L’article 4 rend systématique la publication des avis, recommandations et propositions que formule le contrôleur général des lieux de privation de liberté. Il s’agit ici de consacrer dans la loi la publication systématique mise en oeuvre par l’actuel contrôleur.

Enfin, un amendement de la commission crée la possibilité pour le contrôleur général de formuler des avis sur les projets de construction, de restructuration ou de réhabilitation de tout lieu de privation de liberté. Sa connaissance de ces lieux est en effet de nature à lui permettre d’émettre des recommandations éclairées sur des projets et d’avoir peut-être un rôle de prévention en la matière.

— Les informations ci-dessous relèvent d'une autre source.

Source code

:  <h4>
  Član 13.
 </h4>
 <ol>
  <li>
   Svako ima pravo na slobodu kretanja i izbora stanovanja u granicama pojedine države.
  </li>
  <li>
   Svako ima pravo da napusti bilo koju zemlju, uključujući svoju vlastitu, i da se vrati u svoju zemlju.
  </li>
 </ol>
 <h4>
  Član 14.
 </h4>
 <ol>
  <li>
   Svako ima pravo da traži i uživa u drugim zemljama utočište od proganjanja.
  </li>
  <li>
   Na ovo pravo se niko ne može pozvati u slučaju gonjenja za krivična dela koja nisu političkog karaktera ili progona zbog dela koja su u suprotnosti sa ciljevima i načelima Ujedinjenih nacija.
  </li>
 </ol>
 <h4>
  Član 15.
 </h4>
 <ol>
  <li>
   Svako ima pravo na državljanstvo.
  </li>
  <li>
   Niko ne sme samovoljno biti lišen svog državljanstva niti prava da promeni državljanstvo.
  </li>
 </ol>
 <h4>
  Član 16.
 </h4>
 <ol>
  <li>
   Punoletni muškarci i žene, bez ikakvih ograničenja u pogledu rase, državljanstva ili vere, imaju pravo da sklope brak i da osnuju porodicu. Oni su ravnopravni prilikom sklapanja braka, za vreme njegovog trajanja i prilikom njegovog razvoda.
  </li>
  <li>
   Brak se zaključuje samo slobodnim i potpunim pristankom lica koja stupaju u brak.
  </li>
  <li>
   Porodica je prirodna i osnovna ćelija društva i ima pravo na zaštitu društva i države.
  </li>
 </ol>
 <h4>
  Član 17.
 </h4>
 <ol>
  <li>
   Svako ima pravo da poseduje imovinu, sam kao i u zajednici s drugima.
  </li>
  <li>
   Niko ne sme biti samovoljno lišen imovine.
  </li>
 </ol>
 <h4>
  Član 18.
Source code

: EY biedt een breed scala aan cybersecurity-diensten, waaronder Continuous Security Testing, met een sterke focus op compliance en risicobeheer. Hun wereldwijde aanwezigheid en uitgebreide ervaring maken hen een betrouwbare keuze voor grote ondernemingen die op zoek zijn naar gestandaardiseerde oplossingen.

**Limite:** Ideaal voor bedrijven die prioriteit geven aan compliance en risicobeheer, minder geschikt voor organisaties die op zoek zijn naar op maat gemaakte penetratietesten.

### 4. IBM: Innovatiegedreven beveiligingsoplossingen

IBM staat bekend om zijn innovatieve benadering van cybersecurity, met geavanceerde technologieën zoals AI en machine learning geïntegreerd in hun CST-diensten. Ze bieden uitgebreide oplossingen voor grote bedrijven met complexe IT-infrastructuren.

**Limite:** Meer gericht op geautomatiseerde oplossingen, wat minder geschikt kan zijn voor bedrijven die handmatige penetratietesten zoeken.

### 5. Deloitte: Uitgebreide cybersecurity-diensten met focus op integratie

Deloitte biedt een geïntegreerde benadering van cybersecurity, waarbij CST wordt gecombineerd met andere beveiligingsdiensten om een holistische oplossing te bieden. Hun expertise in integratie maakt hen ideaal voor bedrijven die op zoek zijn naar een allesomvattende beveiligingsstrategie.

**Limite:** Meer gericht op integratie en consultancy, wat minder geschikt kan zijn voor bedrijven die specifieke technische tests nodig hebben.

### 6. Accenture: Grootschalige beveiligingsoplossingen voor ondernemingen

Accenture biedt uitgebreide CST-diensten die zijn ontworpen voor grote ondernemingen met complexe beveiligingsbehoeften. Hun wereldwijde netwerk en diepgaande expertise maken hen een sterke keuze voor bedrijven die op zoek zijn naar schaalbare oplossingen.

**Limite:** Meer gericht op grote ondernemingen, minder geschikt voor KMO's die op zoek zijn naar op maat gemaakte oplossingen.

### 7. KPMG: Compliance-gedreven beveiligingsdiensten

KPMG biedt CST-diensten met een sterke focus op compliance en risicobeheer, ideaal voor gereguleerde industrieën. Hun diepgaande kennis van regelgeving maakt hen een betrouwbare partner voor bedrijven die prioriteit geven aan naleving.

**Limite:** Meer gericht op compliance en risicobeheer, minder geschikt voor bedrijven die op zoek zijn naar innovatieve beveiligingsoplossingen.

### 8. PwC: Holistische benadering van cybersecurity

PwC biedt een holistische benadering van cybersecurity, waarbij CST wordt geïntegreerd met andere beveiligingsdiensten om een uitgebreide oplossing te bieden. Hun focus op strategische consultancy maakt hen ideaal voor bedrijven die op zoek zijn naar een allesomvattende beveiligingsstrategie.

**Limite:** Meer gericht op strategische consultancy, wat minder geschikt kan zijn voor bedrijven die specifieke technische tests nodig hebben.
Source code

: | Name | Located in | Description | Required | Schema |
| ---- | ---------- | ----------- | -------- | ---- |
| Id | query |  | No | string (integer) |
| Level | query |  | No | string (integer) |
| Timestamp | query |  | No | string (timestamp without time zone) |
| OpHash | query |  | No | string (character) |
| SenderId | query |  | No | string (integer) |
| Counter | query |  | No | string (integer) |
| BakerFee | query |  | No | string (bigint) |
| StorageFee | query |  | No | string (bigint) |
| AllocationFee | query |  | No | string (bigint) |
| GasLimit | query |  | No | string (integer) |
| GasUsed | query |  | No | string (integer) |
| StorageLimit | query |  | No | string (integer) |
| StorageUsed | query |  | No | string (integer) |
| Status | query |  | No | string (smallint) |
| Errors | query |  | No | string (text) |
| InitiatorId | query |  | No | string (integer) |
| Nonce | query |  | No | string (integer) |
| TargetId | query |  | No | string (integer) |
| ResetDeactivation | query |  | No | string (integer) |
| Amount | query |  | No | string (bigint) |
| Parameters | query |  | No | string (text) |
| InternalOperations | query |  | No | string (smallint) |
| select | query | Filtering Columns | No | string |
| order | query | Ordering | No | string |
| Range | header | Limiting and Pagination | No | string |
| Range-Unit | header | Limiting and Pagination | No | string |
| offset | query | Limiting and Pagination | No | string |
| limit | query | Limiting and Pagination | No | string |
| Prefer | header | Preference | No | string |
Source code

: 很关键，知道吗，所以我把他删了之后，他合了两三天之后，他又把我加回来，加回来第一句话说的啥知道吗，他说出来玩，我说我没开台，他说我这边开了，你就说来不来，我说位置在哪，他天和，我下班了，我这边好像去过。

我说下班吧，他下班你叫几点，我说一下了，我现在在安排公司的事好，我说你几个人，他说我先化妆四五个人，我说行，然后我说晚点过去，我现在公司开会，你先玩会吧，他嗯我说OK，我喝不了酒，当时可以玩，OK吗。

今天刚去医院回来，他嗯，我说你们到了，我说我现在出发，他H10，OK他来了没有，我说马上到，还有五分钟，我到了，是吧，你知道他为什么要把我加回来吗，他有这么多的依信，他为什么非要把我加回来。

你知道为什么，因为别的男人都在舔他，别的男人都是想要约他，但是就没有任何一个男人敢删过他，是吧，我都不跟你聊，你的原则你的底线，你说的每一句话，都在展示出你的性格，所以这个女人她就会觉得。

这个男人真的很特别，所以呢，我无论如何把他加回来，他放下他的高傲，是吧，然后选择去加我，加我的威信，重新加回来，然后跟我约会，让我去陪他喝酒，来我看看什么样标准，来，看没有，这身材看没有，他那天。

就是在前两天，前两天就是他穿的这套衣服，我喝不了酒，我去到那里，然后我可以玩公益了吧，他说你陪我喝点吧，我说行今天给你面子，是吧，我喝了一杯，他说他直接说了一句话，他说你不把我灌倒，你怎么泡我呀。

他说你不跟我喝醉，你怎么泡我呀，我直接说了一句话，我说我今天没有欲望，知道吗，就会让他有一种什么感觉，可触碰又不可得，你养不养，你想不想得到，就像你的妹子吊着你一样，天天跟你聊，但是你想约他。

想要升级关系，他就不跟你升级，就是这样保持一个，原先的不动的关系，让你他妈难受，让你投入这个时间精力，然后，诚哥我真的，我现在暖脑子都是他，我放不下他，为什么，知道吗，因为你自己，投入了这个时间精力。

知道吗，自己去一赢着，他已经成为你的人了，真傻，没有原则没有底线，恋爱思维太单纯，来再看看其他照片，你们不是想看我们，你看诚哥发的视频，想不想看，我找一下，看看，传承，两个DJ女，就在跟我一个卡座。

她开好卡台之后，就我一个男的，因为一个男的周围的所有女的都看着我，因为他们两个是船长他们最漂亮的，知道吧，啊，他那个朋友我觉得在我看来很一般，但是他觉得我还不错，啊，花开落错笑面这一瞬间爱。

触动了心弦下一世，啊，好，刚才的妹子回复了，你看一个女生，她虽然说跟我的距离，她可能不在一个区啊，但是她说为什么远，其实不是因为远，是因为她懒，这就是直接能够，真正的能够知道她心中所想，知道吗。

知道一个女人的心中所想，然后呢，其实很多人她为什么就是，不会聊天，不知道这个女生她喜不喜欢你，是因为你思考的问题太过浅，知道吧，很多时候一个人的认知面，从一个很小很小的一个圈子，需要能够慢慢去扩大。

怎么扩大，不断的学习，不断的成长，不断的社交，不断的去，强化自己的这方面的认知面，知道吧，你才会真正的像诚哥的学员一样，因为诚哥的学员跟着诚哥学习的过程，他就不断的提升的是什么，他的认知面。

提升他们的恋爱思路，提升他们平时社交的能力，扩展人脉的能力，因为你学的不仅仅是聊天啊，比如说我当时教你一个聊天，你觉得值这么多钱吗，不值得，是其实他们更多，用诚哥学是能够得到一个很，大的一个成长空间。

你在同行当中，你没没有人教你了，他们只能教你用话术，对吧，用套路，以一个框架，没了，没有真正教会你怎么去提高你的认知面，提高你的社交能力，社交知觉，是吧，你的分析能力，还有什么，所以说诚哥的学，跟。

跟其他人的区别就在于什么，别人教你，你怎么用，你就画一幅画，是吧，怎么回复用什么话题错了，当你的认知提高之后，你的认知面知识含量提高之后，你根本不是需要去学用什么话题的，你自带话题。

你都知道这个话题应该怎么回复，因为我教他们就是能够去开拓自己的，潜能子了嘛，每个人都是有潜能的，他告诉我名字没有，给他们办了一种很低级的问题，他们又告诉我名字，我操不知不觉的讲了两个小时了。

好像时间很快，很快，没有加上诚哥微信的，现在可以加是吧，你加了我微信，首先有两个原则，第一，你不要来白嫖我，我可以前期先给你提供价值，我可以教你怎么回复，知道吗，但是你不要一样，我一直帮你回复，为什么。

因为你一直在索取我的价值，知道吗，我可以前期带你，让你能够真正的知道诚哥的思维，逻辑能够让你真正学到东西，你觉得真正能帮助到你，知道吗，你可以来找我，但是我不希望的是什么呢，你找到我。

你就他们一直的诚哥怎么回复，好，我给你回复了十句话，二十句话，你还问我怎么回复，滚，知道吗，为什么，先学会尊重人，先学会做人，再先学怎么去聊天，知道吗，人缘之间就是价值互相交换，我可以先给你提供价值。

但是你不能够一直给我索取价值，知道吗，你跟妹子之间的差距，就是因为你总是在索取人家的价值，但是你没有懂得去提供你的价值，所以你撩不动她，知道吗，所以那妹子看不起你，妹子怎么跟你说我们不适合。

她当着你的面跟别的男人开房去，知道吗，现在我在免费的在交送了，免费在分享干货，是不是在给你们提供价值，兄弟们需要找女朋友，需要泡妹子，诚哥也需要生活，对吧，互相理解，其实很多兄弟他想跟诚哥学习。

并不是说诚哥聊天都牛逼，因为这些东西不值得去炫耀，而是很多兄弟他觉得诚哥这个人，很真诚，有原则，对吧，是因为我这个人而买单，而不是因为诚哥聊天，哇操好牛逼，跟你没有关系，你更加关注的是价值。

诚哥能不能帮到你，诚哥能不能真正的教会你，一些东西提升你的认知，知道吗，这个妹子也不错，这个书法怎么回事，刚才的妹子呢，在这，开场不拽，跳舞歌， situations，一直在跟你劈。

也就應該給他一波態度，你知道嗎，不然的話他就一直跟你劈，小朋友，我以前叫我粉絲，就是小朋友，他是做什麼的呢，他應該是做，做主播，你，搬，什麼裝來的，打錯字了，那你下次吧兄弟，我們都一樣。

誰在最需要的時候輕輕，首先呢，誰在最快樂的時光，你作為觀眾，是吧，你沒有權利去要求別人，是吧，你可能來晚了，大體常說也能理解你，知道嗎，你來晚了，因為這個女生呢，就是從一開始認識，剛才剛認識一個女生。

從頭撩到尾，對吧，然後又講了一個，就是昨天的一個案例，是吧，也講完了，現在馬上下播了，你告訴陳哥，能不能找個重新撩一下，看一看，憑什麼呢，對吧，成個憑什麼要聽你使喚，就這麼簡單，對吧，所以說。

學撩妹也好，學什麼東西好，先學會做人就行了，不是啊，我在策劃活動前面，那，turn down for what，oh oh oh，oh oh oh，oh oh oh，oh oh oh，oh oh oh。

Mes chers collègues, Jean-Marie Delarue a souvent souligné que la coopération des responsables des lieux privatifs de liberté visités et des ministères concernés était globalement très satisfaisante. Néanmoins, certaines situations de refus de communication ont pu apparaître sans qu’il dispose de moyens efficaces pour faire cesser les résistances injustifiées. L’article 5 répond à cette situation en donnant au contrôleur la faculté de mettre en demeure les personnes concernées par un contrôle de répondre à ses demandes de documents, dans un délai qu’il fixera.

L’article 6 crée un délit d’entrave à l’action du contrôleur destiné à dissuader les autorités responsables des lieux visités de faire obstacle au contrôle. La recommandation du contrôleur du 24 avril dernier concernant la maison d’arrêt de Villeneuve-lès-Maguelone illustre malheureusement les difficultés rencontrées parfois et les entraves qui peuvent exister. Cette mesure de dissuasion nécessaire était initialement punie d’une peine d’emprisonnement et d’une amende de 15 000 euros. La commission propose de ne maintenir que l’amende, la peine d’emprisonnement pouvant apparaître disproportionnée.

Quatrième objectif : la protection des interlocuteurs du contrôleur. On inscrit dans la loi l’interdiction de sanctionner une personne ou de lui faire subir un préjudice du seul fait des liens qu’elle a établis avec le contrôleur.

Cinquième objectif : la mise en conformité de notre droit avec le droit européen –– nous y reviendrons au cours de la discussion des amendements.

Enfin, un amendement de M. Coronado et de M. Molac vient utilement étendre aux députés européens résidant en France la possibilité de saisir le contrôleur. Nous réparons ici un oubli initial du texte.